### Activity
Your task is to write out all of the records once more, exactly.

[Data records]
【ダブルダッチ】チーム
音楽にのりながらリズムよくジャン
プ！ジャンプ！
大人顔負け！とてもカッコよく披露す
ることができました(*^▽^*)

### Answer to this exercise
【ダブルダッチ】チーム
音楽にのりながらリズムよくジャン
プ！ジャンプ！
大人顔負け！とてもカッコよく披露す
ることができました(*^▽^*)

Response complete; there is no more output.